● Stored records
..........

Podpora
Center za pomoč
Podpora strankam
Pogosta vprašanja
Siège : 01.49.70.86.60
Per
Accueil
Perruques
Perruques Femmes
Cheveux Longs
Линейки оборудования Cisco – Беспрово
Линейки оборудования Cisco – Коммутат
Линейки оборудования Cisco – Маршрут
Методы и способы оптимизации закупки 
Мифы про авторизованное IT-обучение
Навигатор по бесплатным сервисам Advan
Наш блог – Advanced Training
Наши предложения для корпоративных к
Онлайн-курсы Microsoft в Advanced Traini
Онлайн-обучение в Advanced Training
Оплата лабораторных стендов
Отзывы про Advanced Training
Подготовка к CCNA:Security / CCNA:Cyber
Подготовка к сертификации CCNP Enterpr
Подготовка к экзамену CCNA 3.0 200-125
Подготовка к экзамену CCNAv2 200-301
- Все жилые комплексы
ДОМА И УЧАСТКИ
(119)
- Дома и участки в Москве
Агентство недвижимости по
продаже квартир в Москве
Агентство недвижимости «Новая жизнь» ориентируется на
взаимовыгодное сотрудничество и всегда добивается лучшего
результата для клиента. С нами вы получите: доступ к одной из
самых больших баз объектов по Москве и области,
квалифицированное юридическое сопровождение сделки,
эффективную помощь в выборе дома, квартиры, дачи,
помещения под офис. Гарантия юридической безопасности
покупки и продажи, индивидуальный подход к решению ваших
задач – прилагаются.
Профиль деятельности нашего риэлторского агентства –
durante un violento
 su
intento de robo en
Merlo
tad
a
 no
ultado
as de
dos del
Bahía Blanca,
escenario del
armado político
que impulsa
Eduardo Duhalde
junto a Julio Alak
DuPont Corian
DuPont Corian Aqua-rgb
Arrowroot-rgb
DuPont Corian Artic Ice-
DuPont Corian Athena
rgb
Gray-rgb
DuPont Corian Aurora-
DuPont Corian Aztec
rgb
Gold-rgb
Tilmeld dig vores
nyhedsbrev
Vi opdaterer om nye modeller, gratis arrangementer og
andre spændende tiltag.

..........

● Activity
Copy the data verbatim, starting from its first line and ending with the line containing "Подготовка к экзамену CCNA 3.0 200-125", both ends included.

● Task answer
Podpora
Center za pomoč
Podpora strankam
Pogosta vprašanja
Siège : 01.49.70.86.60
Per
Accueil
Perruques
Perruques Femmes
Cheveux Longs
Линейки оборудования Cisco – Беспрово
Линейки оборудования Cisco – Коммутат
Линейки оборудования Cisco – Маршрут
Методы и способы оптимизации закупки 
Мифы про авторизованное IT-обучение
Навигатор по бесплатным сервисам Advan
Наш блог – Advanced Training
Наши предложения для корпоративных к
Онлайн-курсы Microsoft в Advanced Traini
Онлайн-обучение в Advanced Training
Оплата лабораторных стендов
Отзывы про Advanced Training
Подготовка к CCNA:Security / CCNA:Cyber
Подготовка к сертификации CCNP Enterpr
Подготовка к экзамену CCNA 3.0 200-125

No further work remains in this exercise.